- Signs of improved manufacturing activity at the start of 2020 were brought to a sudden halt in March as the final purchasing managers survey showed renewed contraction in the sector as coronavirus increasingly impacted on the economy. Furthermore, the contraction in activity was deeper than indicated by the “flash” estimate as the final March manufacturing PMI came in at 47.8 (“flash reading was 48.0). This was down from a 10-month high of 51.7 in February.
- It should be noted that the headline PMI understates the weakness of the manufacturing sector as a marked positive contribution came from a sharp lengthening of supplier delivery times. This is normally seen as reflecting strong demand and a positive – but in this instance it was due to the disruption to supply chains stemming from the disruption to manufacturing inputs because of factory shutdowns around the world and shipping delays due to coronavirus.
- Output fell the most since July 2012 with the weakness widespread, except for food production and pharmaceuticals. All other elements of the survey were markedly weaker in March. New business falling at the sharpest rate since mid-2012 bodes ill for future activity while manufacturers’ confidence was at a record low.
- The sharpest fall in manufacturing jobs since July 2009 reported by the purchasing managers highlights the importance of the Government’s Coronavirus Job Retention Scheme.
- With the economy clearly suffering a downturn in March as coronavirus increasingly affected activity (culminating in the lockdown of 23 March) EY ITEM Club suspects that GDP contracted around 0.5% quarter-on-quarter in the first quarter.
- There is no doubt that the UK is headed for substantial contraction in the second quarter – EY ITEM Club’s current expectation is that GDP will decline around 12% quarter-on-quarter.
- We also expect GDP to contract 5.8% over 2020. There are clearly substantial downside risks, but we believe the economy can start to recover in the third quarter and then see a further pick-up in activity late in the fourth quarter. This is on the assumption that coronavirus peaks during the second quarter, and the Government starts to relax some of the restrictions on social distancing and on business activity during the third quarter.
Howard Archer, chief economic advisor to the EY ITEM Club, comments:
The purchasing managers survey showed manufacturing activity relapsing back into contraction in March as coronavirus increasingly impacted on the economy. The manufacturing sector had shown signs of improvement at the start of 2020 as activity benefitted from reduced uncertainty since December’s decisive General Election leading to a greater willingness by some companies to spend and increased business activity.
Specifically, the PMI fell back to 47.8 in March (revised down from the “flash” estimate of 48.0) after rising to a 10-month high of 51.7 in February from 50.0 in January and a four-month low of 47.5 in December.
March’s reading of 47.8 took the PMI back below the 50.0 level which indicates unchanged activity.
Furthermore, it should be noted that the headline PMI understates the weakness of the manufacturing sector as a marked positive contribution came from a lengthening of supplier delivery times. Indeed, Markit indicated that the lengthening of delivery times was the greatest since the survey began in 1992. This is normally seen as reflecting strong demand and a positive – but in this instance it was due to the disruption to supply chains stemming from the disruption to manufacturing inputs because of factory shutdowns around the world and shipping delays due to coronavirus.
March survey weaker across the board; sharp fall in new orders and confidence bode ill for future activity
Output contracted at the sharpest rate since July 2012. New orders also declined at the sharpest rate since mid-2012, boding ill for future activity. Unsurprisingly confidence in the sector was at a record low.
Weakness in output and new orders was reported across the consumer, investment and intermediate goods sectors.
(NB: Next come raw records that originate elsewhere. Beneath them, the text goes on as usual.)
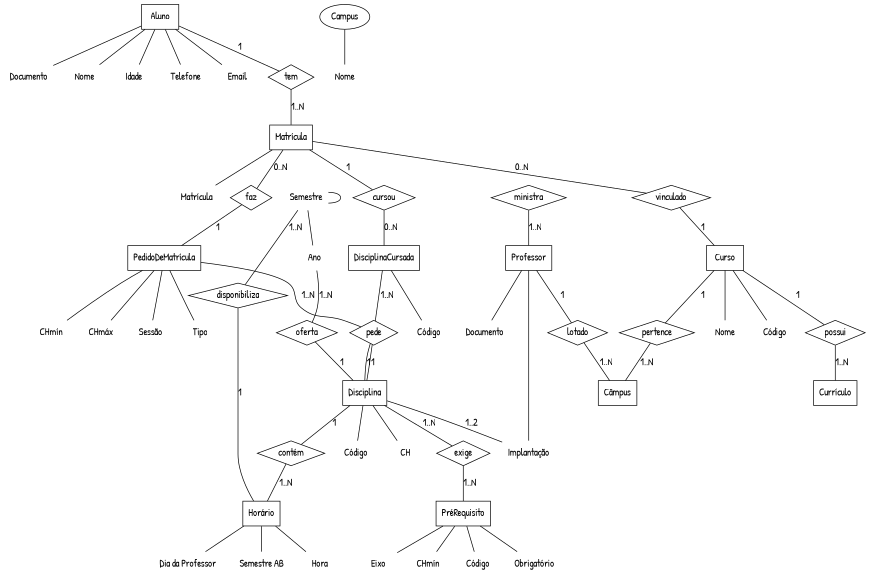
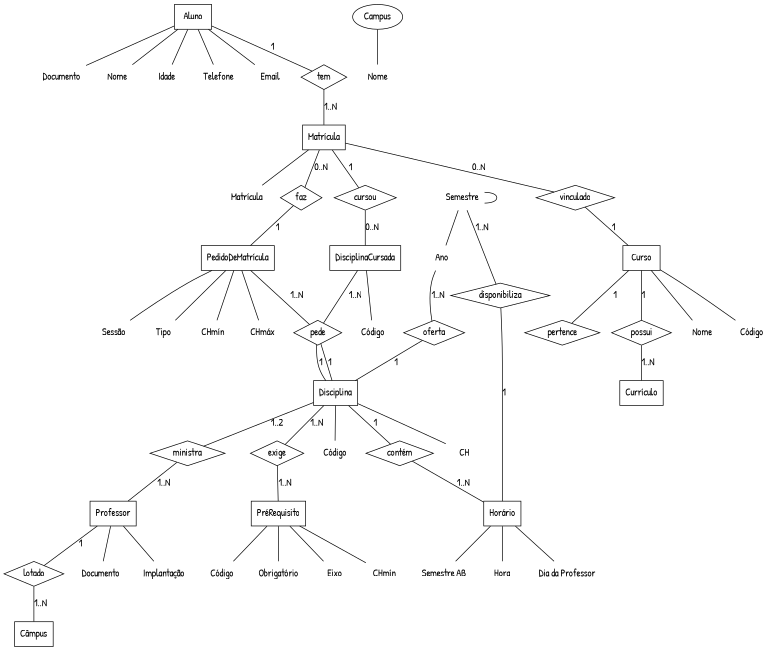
  graph {
    fontname="Patrick Hand"
    node [fontname="Patrick Hand" shape=plaintext]
    edge [fontname="Patrick Hand"]
    Aluno [shape=record]
    n2 [label=Documento]
    n3 [label=Nome]
    Idade
    Telefone
    Email
    tem [shape=diamond]
    "Matrícula" [shape=record]
    n9 [label="Matrícula"]
    faz [shape=diamond]
    vinculado [shape=diamond]
    cursou [shape=diamond]
    "PedidoDeMatrícula" [shape=record]
    Curso [shape=record]
    DisciplinaCursada [shape=record]
    n16 [label="Código"]
    pede [shape=diamond]
    Disciplina [shape=record]
    n19 [label="Código"]
    n20 [label=CH]
    ministra [shape=diamond]
    "contém" [shape=diamond]
    exige [shape=diamond]
    Professor [shape=record]
    "Horário" [shape=record]
    "PréRequisito" [shape=record]
    n27 [label="CHmín"]
    n28 [label="CHmáx"]
    n29 [label="Sessão"]
    n30 [label=Tipo]
    n31 [label=Nome]
    n32 [label="Código"]
    pertence [shape=diamond]
    possui [shape=diamond]
    "Câmpus" [shape=record]
    "Currículo" [shape=record]
    n37 [label=Documento]
    n38 [label="Implantação"]
    lotado [shape=diamond]
    Semestre
    Ano
    disponibiliza [shape=diamond]
    oferta [shape=diamond]
    Hora
    n45 [label="Dia da Professor"]
    n46 [label="Semestre AB"]
    n47 [label="CHmín"]
    n48 [label="Código"]
    "Obrigatório"
    Eixo
    n51 [label=Nome]
    Campus [shape=""]
    Aluno -- n2
    Aluno -- n3
    Aluno -- Idade
    Aluno -- Telefone
    Aluno -- Email
    Aluno -- tem [label=1]
    tem -- "Matrícula" [label="1..N"]
    "Matrícula" -- n9
    "Matrícula" -- faz [label="0..N"]
    "Matrícula" -- vinculado [label="0..N"]
    "Matrícula" -- cursou [label=1]
    faz -- "PedidoDeMatrícula" [label=1]
    vinculado -- Curso [label=1]
    cursou -- DisciplinaCursada [label="0..N"]
    "PedidoDeMatrícula" -- pede [label="1..N"]
    "PedidoDeMatrícula" -- n27
    "PedidoDeMatrícula" -- n28
    "PedidoDeMatrícula" -- n29
    "PedidoDeMatrícula" -- n30
    Curso -- n31
    Curso -- n32
    Curso -- pertence [label=1]
    Curso -- possui [label=1]
    DisciplinaCursada -- n16
    DisciplinaCursada -- pede [label="1..N"]
    pede -- Disciplina [label=1]
    pede -- Disciplina [label=1]
    Disciplina -- n19
    Disciplina -- n20
-   Disciplina -- n38 [label="1..2"]
+   Disciplina -- ministra [label="1..2"]
    Disciplina -- "contém" [label=1]
    Disciplina -- exige [label="1..N"]
    ministra -- Professor [label="1..N"]
    "contém" -- "Horário" [label="1..N"]
    exige -- "PréRequisito" [label="1..N"]
    Professor -- n37
    Professor -- n38
    Professor -- lotado [label=1]
    "Horário" -- Hora
    "Horário" -- n45
    "Horário" -- n46
    "PréRequisito" -- n47
    "PréRequisito" -- n48
    "PréRequisito" -- "Obrigatório"
    "PréRequisito" -- Eixo
-   pertence -- "Câmpus" [label="1..N"]
    possui -- "Currículo" [label="1..N"]
    lotado -- "Câmpus" [label="1..N"]
    Semestre -- Semestre
    Semestre -- Ano
    Semestre -- disponibiliza [label="1..N"]
    Ano -- oferta [label="1..N"]
    disponibiliza -- "Horário" [label=1]
    oferta -- Disciplina [label=1]
    Campus -- n51
  }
This was reported to be the consequence of coronavirus-related disruptions, loss of confidence and company shutdowns.
The only exceptions to the widespread weakness was activity in the food production and pharmaceutical sectors.
The fall in new orders was the consequence of reduced domestic and foreign demand. Export orders also fell at the sharpest rate since mid-2012, with widespread weakened demand.
Employment fell by the largest rate since July 2009. Price pressures in the sector were relatively limited.